HOW TO COMPLETE THIS TASK -
Find every line in the material below that contains the word "range" and copy each of those lines.

INPUT DATA -
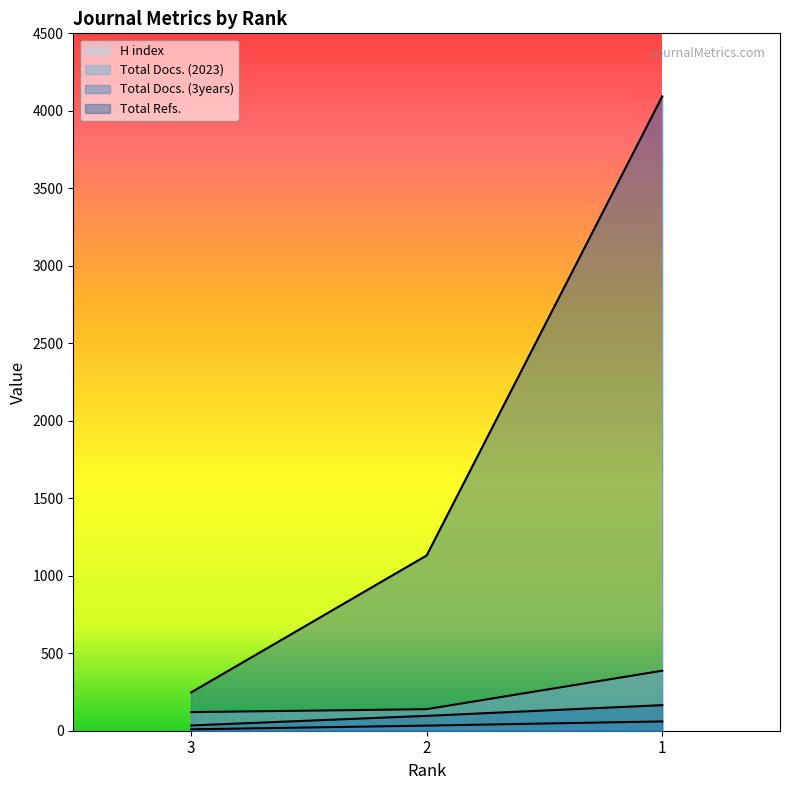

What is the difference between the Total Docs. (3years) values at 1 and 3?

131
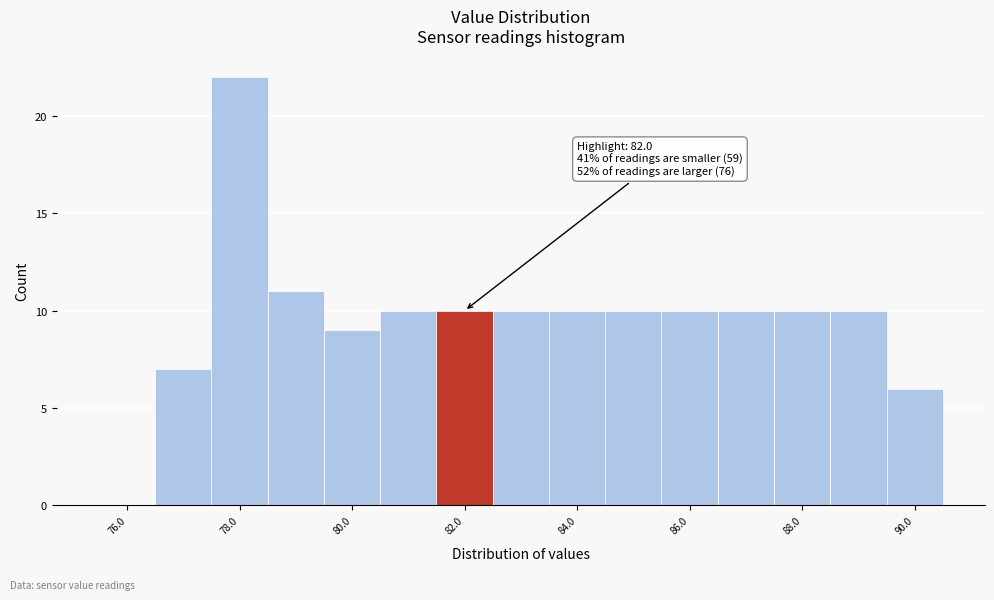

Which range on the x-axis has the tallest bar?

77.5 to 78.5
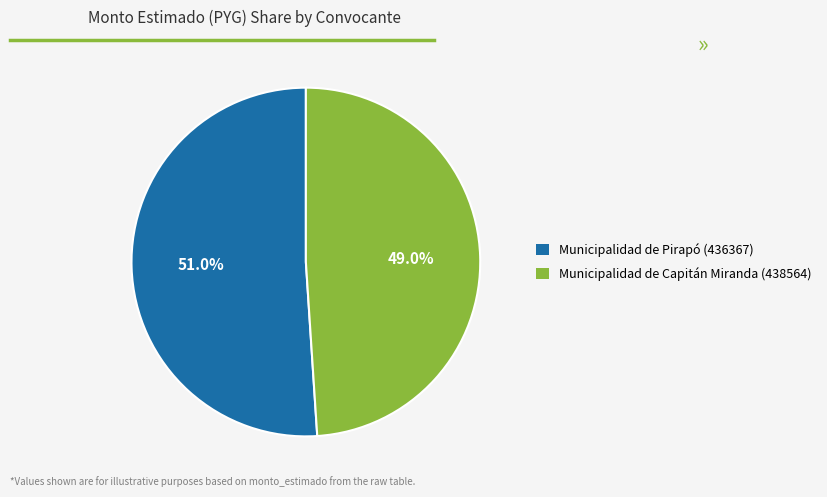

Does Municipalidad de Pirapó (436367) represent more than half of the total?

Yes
---
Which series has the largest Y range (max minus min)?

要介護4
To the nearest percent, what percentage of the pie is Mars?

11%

EXERCISE RESULT -
Which range on the x-axis has the tallest bar?
Which series has the largest Y range (max minus min)?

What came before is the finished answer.